Discover more from Crime Thoughts
Why do so many papers think crime data ends in 2016?
First published in October, 2022
Please note that in the few weeks between when I wrote this and when I posted it, NACJD posted NIBRS data through 2020.
There’s a curious phenomenon in some recent papers: they think that FBI data ended in 2016. Always 2016. Sometimes they use a single year, and sometimes they use many years, but they always end with 2016. Why 2016?
The simple answer is that 2016 is the last year available from the National Archive of Criminal Justice Data (NACJD), which hosts a lot of crime datasets. You can think of them as the Netflix of crime data since they offer a collection of crime datasets for download. Among their collection are the FBI’s Uniform Crime Reporting (UCR) Program Data (which is really several datasets) and the National Incident-Based Reporting System (NIBRS) data1. In both cases, the most recent data the FBI has released is 2020, but NACJD only has updated data through 2016.2 What NACJD does to these data is take the hard-to-use data from the FBI and convert it into more usable formats like R, Stata, or SPSS.3 For NIBRS data, which comes in several different files (called “segments”), each dedicated to one part of the data (e.g., victims, offenders, property, etc.), NACJD also has what they call “Extract Files,” which combine data from all of the segments to create four files, each for a different unit of analysis: victim, offender, arrestee, and incident.4 Data users can do this all themselves, but it simplifies using NIBRS data by removing that step in the cleaning process.5 The downside is that it limits records to only three per group (e.g., victims, offenders, arrestees, etc.). For an excellent review of how this affects research, please see this paper by Drs. Lantz and Wenger.6
So case closed? 2016 is the last year NACJD has, and NACJD is the principal repository for data, so it makes sense to only use data through 2016. I don’t buy it. That is a feeble argument to me. NACJD is a great resource, but they’re not the only source of FBI data. They’re not even the primary source of FBI data. The FBI is. On the FBI’s official website, you can download the raw UCR and NIBRS data (which they call “Master Files”) and use data up through the most recent year - each September/October, the FBI releases data for the previous calendar year. It’s a bit of a pain to convert these master files into machine-readable format (e.g., R, Stata), but it is certainly doable. I did so in the summer after my first year of grad school. And now I have data in machine-readable formats for every year of UCR and NIBRS data available to download publicly. So it’s certainly doable.

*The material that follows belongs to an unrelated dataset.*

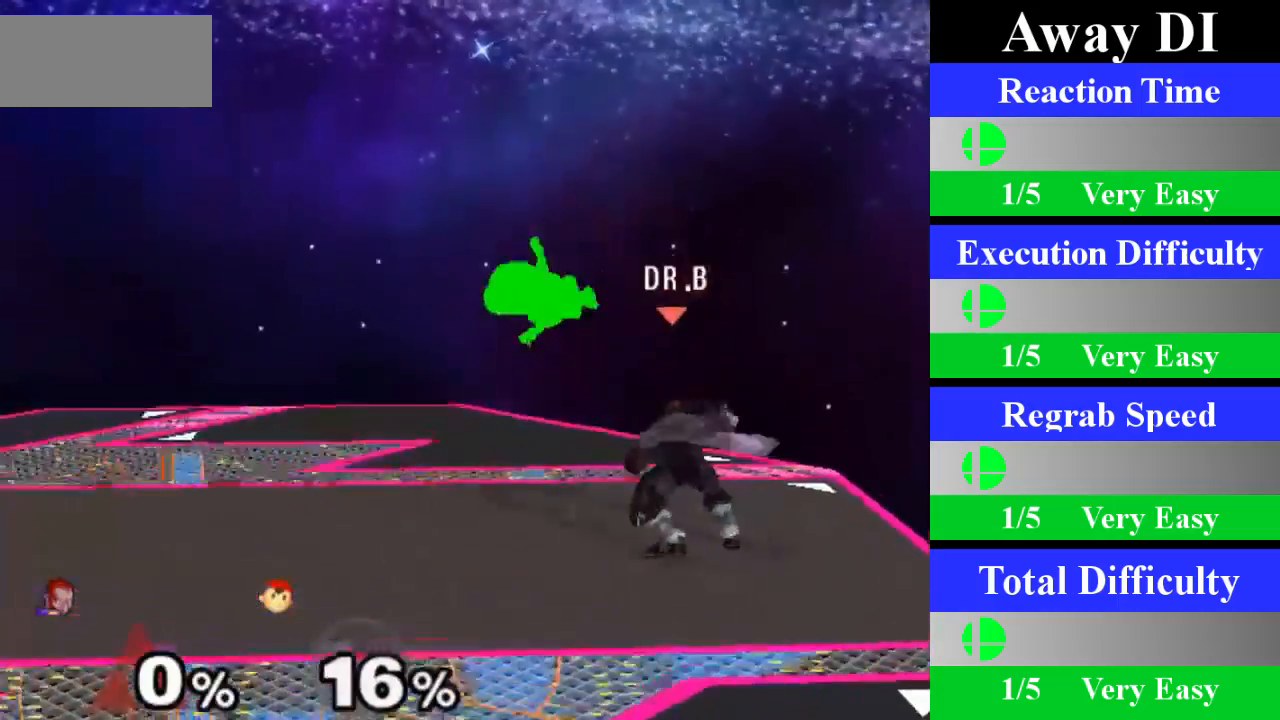
{"buttons": ["A"], "left_stick": "center", "right_stick": "center", "events": [[116, "left_stick", "left"], [233, "X", "down"], [266, "Z", "down"], [283, "left_stick", "center"], [317, "Z", "up"], [367, "X", "up"], [433, "A", "down"]]}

FBI data is available through 2020 for all of their datasets, either through the FBI’s website or my data posted on openICPSR. What is the excuse for people to rely on NACJD data that ended in 2016 - almost six years ago at the time of this writing? Do they not trust my data? That’s fair. I’m pretty suspicious about people’s code, so I might not trust my work if I didn’t know better. But certainly, they’d trust the FBI’s data, which is readily available for download.7 Maybe these authors don’t have the programming skills to convert the data to a usable format. That may be true, but then it calls into question all the code they write to clean and analyze the data they got from NACJD. Maybe they don’t know that these other sources exist. But that can’t be right because researchers would check to see if the data they’re using is the most recent available.

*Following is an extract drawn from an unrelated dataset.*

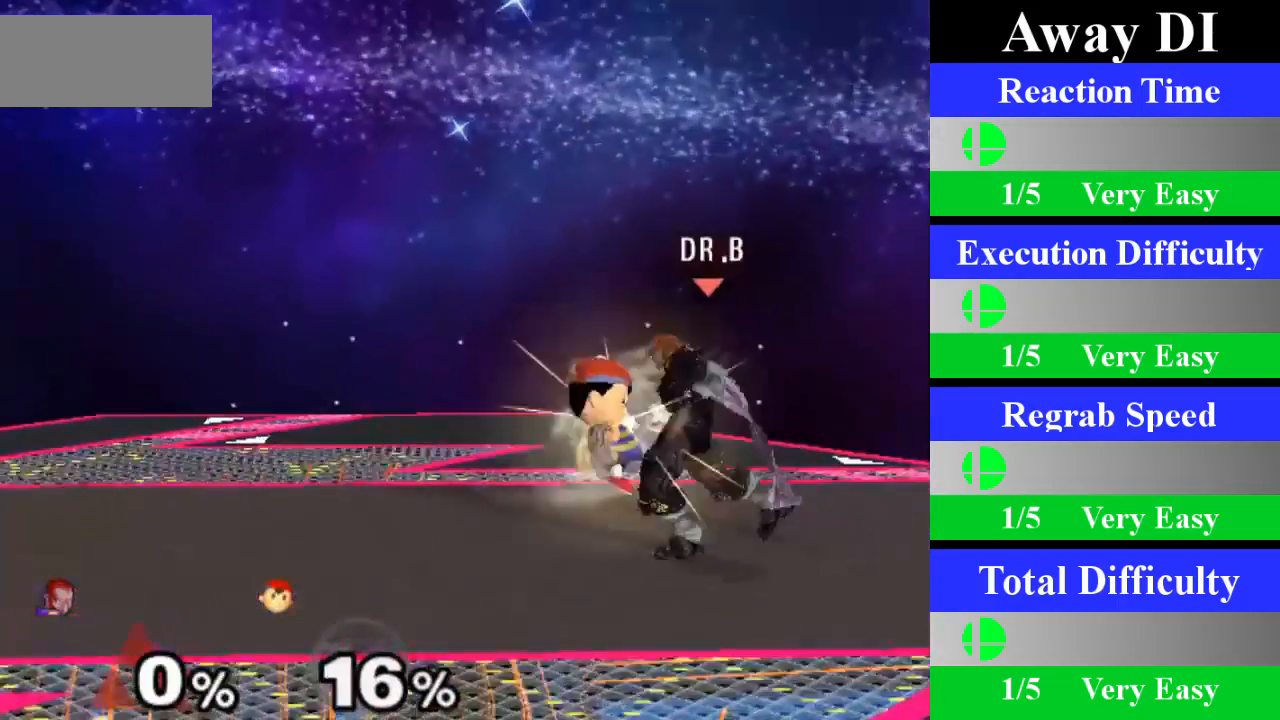
{"buttons": [], "left_stick": "down", "right_stick": "center", "events": [[117, "A", "up"], [151, "R1", "down"], [234, "R1", "up"], [417, "left_stick", "down"]]}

I don’t want just to be hypothesizing about things without any evidence.8 The easy way to see why people used only data through 2016 is to read their papers' data section and see their explanation. Except in rare cases where the timing of a post-period is necessary - say, when you’re studying a policy and a significant confounder happens in 2017 - it does not make sense to exclude several years of available data. Researchers who do this need to explain why they made this decision. If they don’t, that’s a failure on their part and on the reviewers and editors who approved the paper. Is it a major failure? No, but as I’ll note below, it’s easily fixed and shouldn’t be allowed.
My plan to see what researchers say has a few restrictions. There’s not much difference in UCR data for 2016 and more recent years. Of course, having more data is better, but most agencies reported data in 2016, and most agencies still report data (or did through 2020, the last year the FBI collected UCR data).9 NIBRS, on the other hand, has far fewer agencies reporting meaning that each additional year of data is hugely important. So for this post, I’ll only look at papers using NIBRS. And these papers must use NIBRS for a primary analysis, not merely as a source for some data used to make a point in the intro or discussion.

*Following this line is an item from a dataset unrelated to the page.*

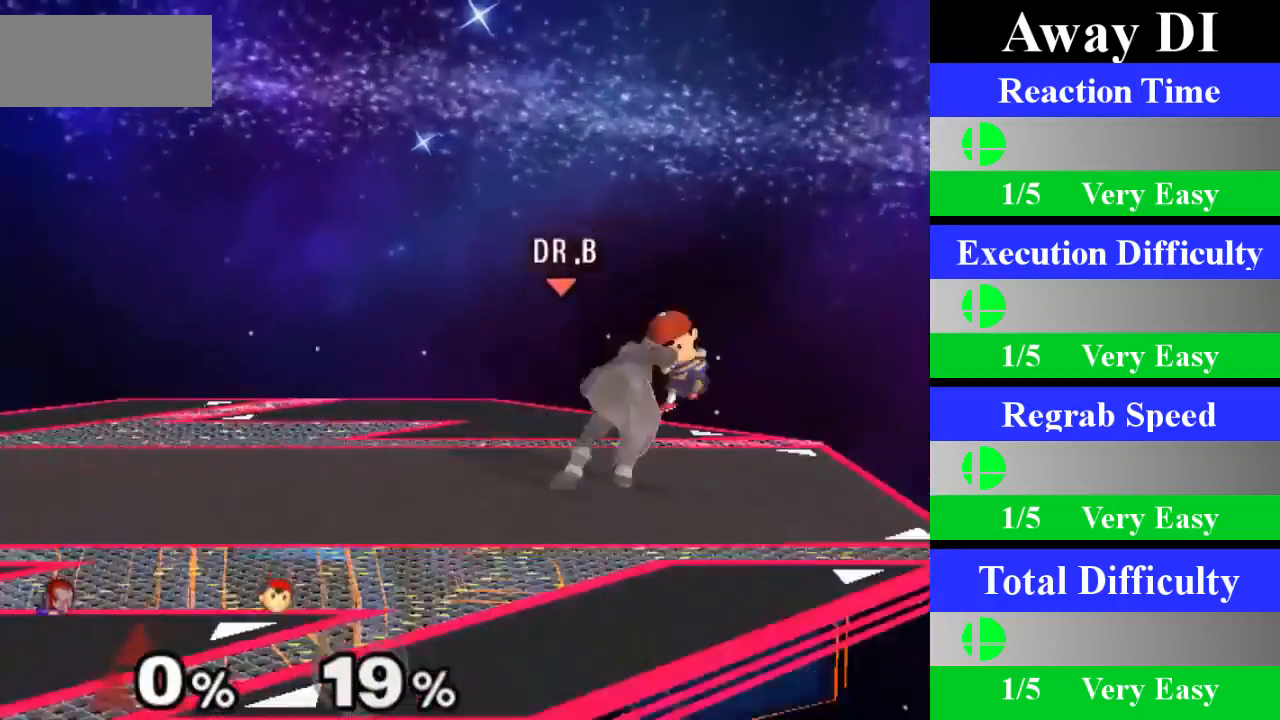
{"buttons": [], "left_stick": "center", "right_stick": "center", "events": [[17, "B", "down"], [83, "B", "up"], [167, "left_stick", "center"], [384, "R1", "down"], [484, "R1", "up"]]}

Publishing papers can take years, so I’ll limit data to only very recent ones. They need to be published in 2022, but I’ll accept ones where the “first publication” date is 2021 as long as the edition date is 2022. I’ll also include working papers posted in 2022 since this means they’re new research. For every paper, I look for the first publication date both on the website and in the PDF to exclude papers published much earlier than the edition date.10 This excludes, for example, my paper that has an issue date of 2022 but was first published in 2020 and written a couple years before that.11 This isn’t full-proof as some journals don’t have first published dates, so that this method may include papers older than 2021 or 2022. And some papers use data other than NIBRS, and if those data are only as recent as 2016, then using 2016 would be reasonable. If so, the authors will say that in the data section.
This isn’t supposed to be a comprehensive literature review. Using old data is so weird that authors would mention it, so I don’t think I need to read many papers to find the answer. So I opened Google Scholar, limited papers to those published in 2022, and searched for “nibrs 2016.” I looked at papers from the first ten pages of the results.12 Google Scholar includes ten papers per page, so I looked at 100 papers. Any with a first published date before 2021 were excluded, as well as those that didn’t use NIBRS data for an analysis (i.e., not just used for background information) or that used years more recent than 2016. I only included papers written in English as that’s the only language I can read. I also exclude undergraduate or graduate theses/dissertations.
I found 20 papers that fit this criterion.13 In Table 1, I present some descriptive information about these papers, including the title, author(s), journal, year published, and the reason the authors gave for using NIBRS data that ends in 2016. In addition to the reason, I include the quote from the paper for that reason. I also have whether the source was cited for the data since this may explain whether they are using NACJD data. The table is ordered alphabetically by the first author’s last name. Table 1 is available at the bottom of this post.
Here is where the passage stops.